Quoted passage:
────

Book Review: Some Assembly Required: A Journal of My Son’s First Son

81AOAtwbTtL.jpgSome Assembly Required
by Anne Lamott

Just as she chronicled the first year with her son, Sam, Anne Lamott this time lays bare her first year with Sam’s son, Jax. And of course she does it beautifully.

Lamott is Lamott, and the artistry with which she washes her familial story will keep me coming back again and again, but added into this chapter of her life is her own son’s voice, piping up and filling pages with his own beautiful ponderings on fatherhood, and sonship, and what it means to be firmly caught between the two.

I can never quite lay a finger on what it is that brings me back and back again to writers like Anne Lamott and Mike Perry. Nat Goldberg. Nadia Bolz-Weber and Ursula LeGuin. Annie Dillard.

I’ve tried others on the unfortunately labeled Memoir shelves. There are a few who work with these masters to redeem the genre, but mostly, there is a reason I fight tooth and nail against calling my own writing memoir.  I just can’t identify with all that rubbish. So what is it about this handful of folks that can capture my attention and bring me to my knees, begging for more of their mundane lives?

I mean, OK. So they’re good writers. You know, that helps. But that’s not it. What else? I’ve really been thinking about it a lot lately.

For one, they write like they talk.

I imagine. I’ve only actually been in the presence of one of the above mentioned folks, and to be honest, he talks quieter than my heart beats, so I can’t honestly tell you he writes like he talks. 

Anyway, I imagine they write like they talk. The words dance across the pages and I feel like I’m hiking up to Hoffman Hills tower and we’re just yakkin.’ Just friends telling tales. Just letting the story roll out with the laughter. It is a gift.

There’s more than that though. There is, in every one of them, a raw, naked quality. An honesty that reaches deep, a flaying open of their souls on the page. In the writing that I love, there seems to be a distinct lack of the emergency brake. They just go careening off like a bat out of hell, and when they wind up in the depths of their heart with nothing but a half-dead flashlight and a Clif bar, they just take a bite and invite us along. I guess if you’re going to venture into the dark places inside, you might as well invite along a few close friends. Or the entire populace who might read your book. At least you’re not alone.

────

Given records:
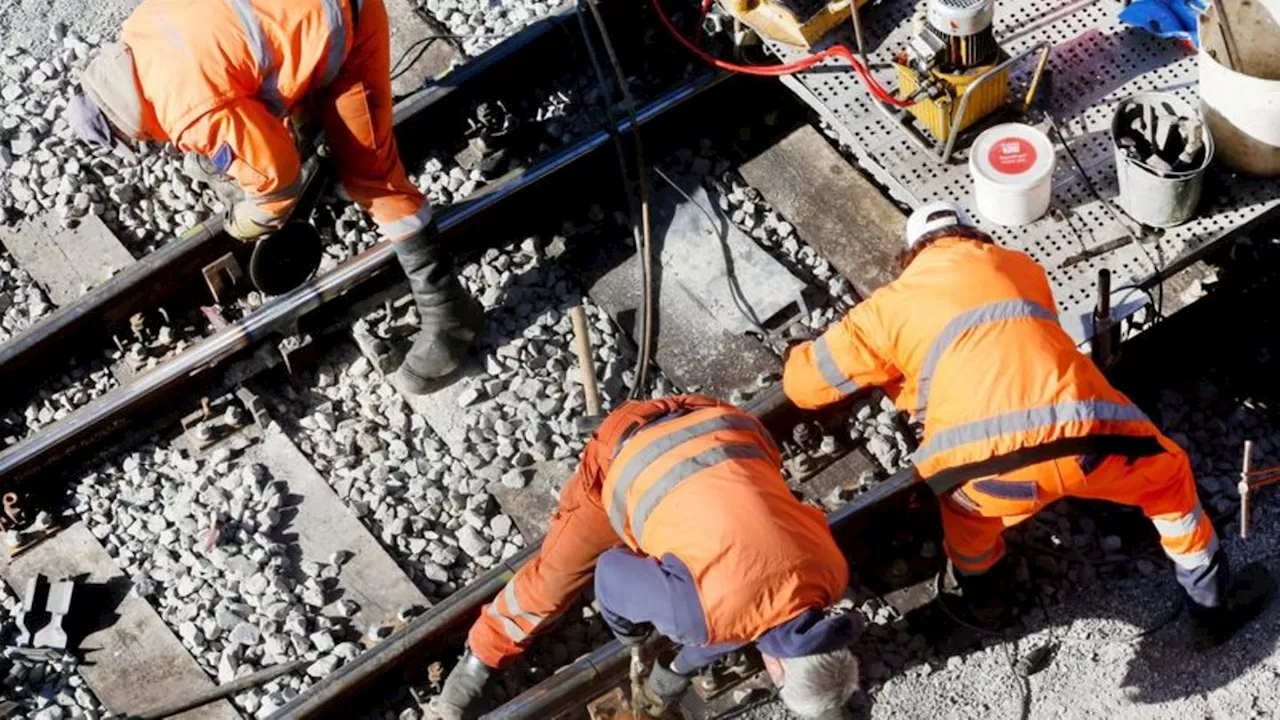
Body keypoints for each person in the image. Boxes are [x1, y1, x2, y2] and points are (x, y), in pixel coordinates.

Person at [782, 201, 1271, 646]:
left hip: (981, 473)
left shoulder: (888, 306)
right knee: (1169, 481)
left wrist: (813, 352)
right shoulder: (1020, 267)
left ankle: (990, 603)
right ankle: (1212, 605)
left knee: (970, 527)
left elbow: (804, 388)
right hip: (1089, 440)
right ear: (975, 238)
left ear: (910, 257)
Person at [66, 0, 483, 394]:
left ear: (123, 127)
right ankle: (317, 128)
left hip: (347, 23)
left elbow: (278, 185)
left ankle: (450, 314)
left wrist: (246, 221)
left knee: (374, 182)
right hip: (300, 16)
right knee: (267, 87)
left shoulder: (189, 110)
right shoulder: (141, 28)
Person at [435, 395, 861, 719]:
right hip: (626, 452)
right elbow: (608, 575)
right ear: (777, 670)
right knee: (555, 576)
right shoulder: (698, 618)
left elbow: (753, 606)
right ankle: (483, 650)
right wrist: (632, 635)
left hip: (724, 424)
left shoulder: (833, 573)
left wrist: (684, 664)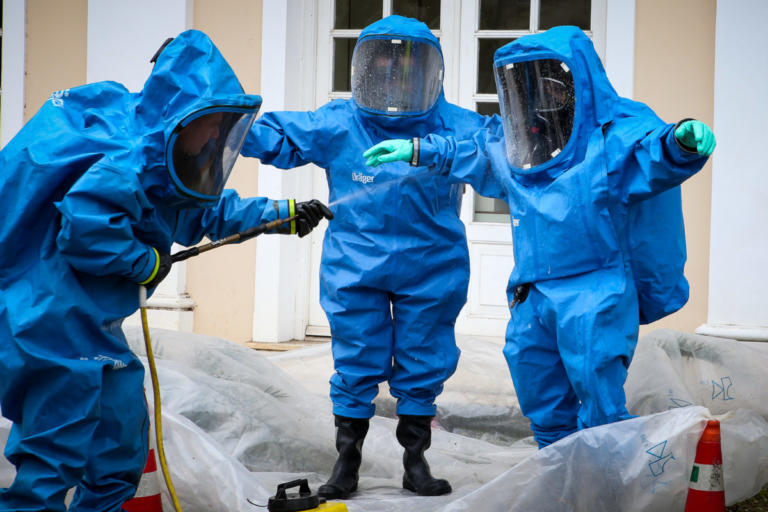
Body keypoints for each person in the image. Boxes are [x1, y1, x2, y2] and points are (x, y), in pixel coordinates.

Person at [0, 30, 332, 512]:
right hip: (50, 321)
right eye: (211, 123)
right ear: (181, 115)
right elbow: (84, 228)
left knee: (120, 441)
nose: (215, 136)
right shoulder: (129, 160)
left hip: (91, 327)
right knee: (54, 452)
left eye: (221, 125)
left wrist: (282, 214)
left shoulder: (167, 159)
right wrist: (146, 263)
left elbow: (202, 210)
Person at [363, 26, 715, 449]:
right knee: (536, 383)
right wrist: (418, 150)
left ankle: (608, 478)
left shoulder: (614, 132)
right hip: (532, 290)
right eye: (529, 84)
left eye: (551, 84)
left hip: (594, 288)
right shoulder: (515, 142)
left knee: (599, 398)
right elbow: (472, 151)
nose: (541, 96)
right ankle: (558, 472)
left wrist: (682, 142)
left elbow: (651, 154)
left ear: (576, 82)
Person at [241, 15, 499, 498]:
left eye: (406, 65)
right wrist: (215, 117)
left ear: (429, 71)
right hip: (356, 264)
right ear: (365, 68)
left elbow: (503, 160)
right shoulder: (341, 122)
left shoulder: (458, 126)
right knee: (356, 357)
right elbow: (273, 136)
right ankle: (347, 464)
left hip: (433, 264)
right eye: (383, 63)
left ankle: (415, 464)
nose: (394, 74)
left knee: (424, 358)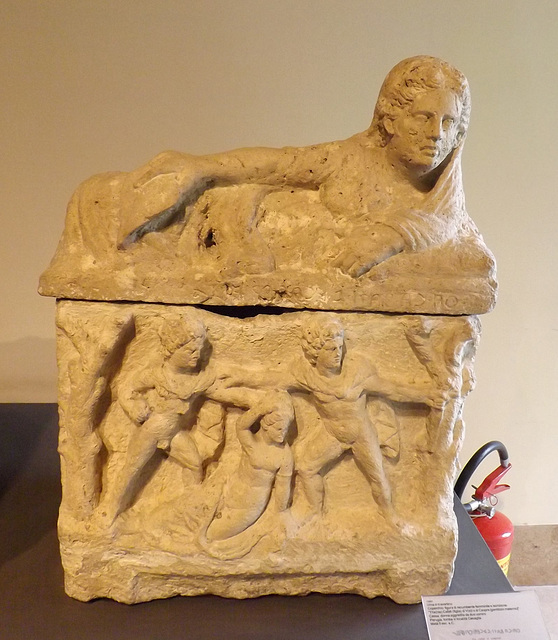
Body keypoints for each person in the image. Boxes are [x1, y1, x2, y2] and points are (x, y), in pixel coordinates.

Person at [117, 55, 471, 278]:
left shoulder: (440, 211)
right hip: (226, 243)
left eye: (448, 122)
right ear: (391, 119)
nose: (435, 134)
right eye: (422, 118)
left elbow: (449, 235)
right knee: (154, 209)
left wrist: (393, 237)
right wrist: (201, 166)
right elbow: (281, 163)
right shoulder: (350, 159)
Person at [205, 393, 294, 542]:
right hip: (228, 490)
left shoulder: (284, 455)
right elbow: (241, 426)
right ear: (266, 425)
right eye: (279, 429)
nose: (283, 435)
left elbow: (283, 488)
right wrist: (260, 409)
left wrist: (278, 513)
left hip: (249, 506)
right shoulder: (251, 443)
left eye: (286, 430)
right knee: (192, 519)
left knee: (212, 535)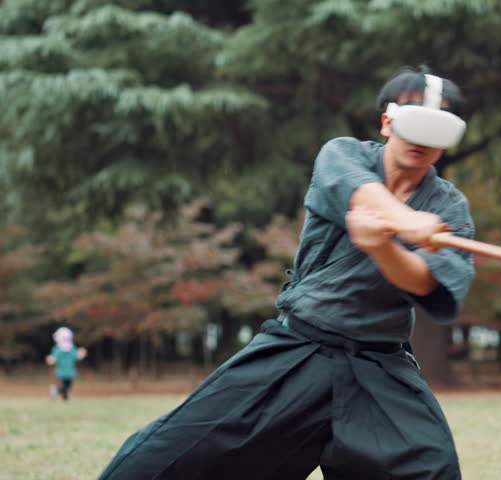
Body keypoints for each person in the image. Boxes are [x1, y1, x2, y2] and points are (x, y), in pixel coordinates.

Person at [99, 65, 475, 480]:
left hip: (379, 366)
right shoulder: (343, 155)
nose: (421, 140)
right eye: (413, 122)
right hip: (297, 349)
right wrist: (404, 221)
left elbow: (422, 281)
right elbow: (360, 192)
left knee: (431, 467)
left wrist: (382, 247)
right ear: (387, 122)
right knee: (164, 457)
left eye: (436, 128)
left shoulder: (449, 207)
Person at [46, 326, 87, 401]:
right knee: (66, 386)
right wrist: (82, 353)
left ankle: (64, 397)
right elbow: (77, 357)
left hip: (63, 371)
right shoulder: (70, 348)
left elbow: (53, 359)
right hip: (67, 371)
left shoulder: (58, 349)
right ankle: (58, 392)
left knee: (66, 386)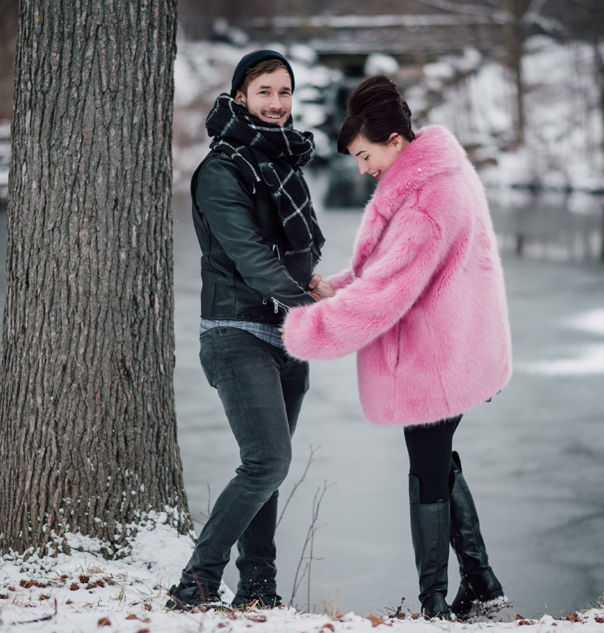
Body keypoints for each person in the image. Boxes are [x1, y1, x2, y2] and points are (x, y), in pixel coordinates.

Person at [281, 74, 513, 620]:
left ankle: (435, 605)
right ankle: (481, 583)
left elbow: (389, 290)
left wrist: (306, 327)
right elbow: (387, 267)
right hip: (457, 347)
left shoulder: (428, 198)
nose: (362, 169)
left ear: (395, 142)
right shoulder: (435, 175)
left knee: (428, 470)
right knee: (436, 463)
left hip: (437, 357)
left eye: (365, 156)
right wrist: (336, 286)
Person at [167, 50, 330, 611]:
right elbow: (252, 257)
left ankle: (259, 587)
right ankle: (196, 581)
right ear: (240, 97)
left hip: (288, 336)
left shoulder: (282, 162)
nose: (277, 103)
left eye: (285, 92)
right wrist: (307, 300)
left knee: (268, 469)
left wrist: (314, 291)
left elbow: (299, 249)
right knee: (268, 461)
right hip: (236, 332)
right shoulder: (221, 170)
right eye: (265, 92)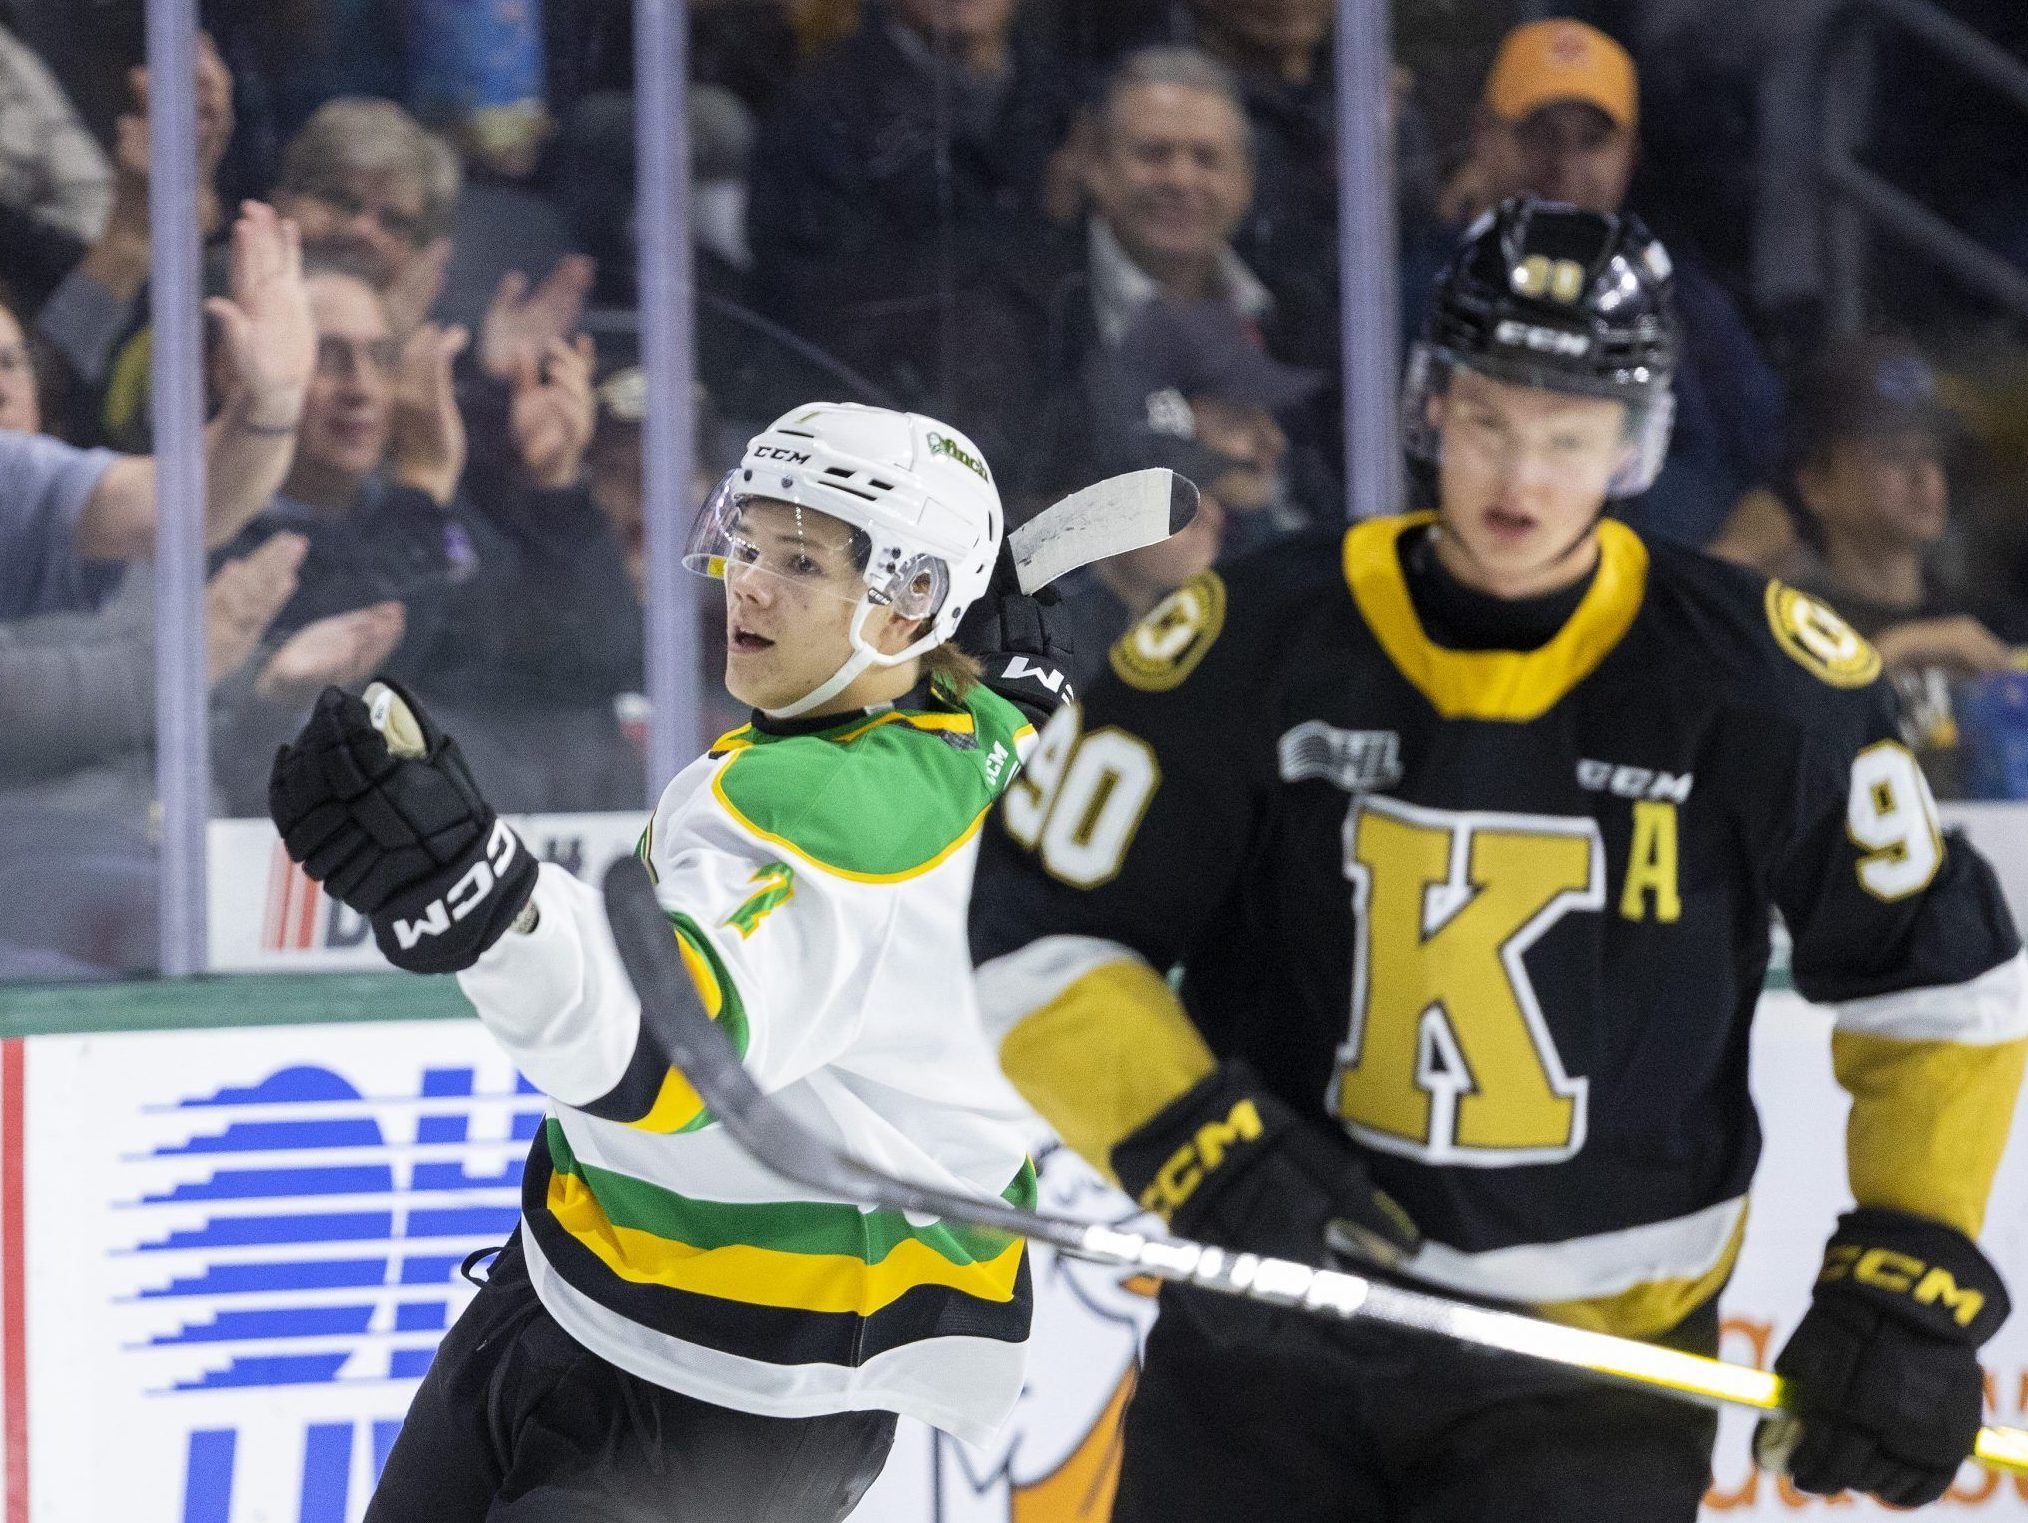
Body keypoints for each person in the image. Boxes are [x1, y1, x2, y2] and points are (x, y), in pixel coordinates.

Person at [969, 199, 2024, 1518]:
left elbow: (1937, 977)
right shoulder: (1246, 643)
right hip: (1274, 1347)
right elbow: (1041, 923)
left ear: (1633, 445)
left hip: (1590, 1373)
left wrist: (1906, 1266)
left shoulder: (1758, 677)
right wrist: (1197, 1145)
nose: (1519, 479)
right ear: (1429, 408)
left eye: (1567, 435)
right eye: (1488, 422)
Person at [268, 403, 1044, 1519]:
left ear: (914, 598)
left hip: (734, 1400)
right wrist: (1013, 678)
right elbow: (1006, 699)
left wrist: (484, 901)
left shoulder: (825, 807)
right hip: (573, 1285)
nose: (750, 583)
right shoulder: (970, 726)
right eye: (750, 542)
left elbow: (671, 1057)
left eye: (803, 561)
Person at [1417, 18, 1783, 550]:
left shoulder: (1679, 299)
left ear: (1628, 158)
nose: (1564, 166)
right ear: (1484, 135)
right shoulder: (1418, 285)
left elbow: (1772, 474)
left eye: (1592, 142)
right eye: (1540, 136)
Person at [0, 200, 315, 620]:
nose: (2, 391)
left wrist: (271, 402)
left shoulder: (19, 487)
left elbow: (177, 509)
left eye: (8, 363)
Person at [1781, 336, 2024, 798]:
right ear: (1816, 485)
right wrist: (1897, 650)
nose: (1924, 475)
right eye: (1892, 454)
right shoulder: (1788, 621)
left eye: (1933, 453)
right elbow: (1785, 756)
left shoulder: (1984, 620)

────

Work to complete: In the book review, what is the name of Sam's son, whose first year Anne Lamott chronicles? The records come from a different source than the text.

Solution to this task: Jax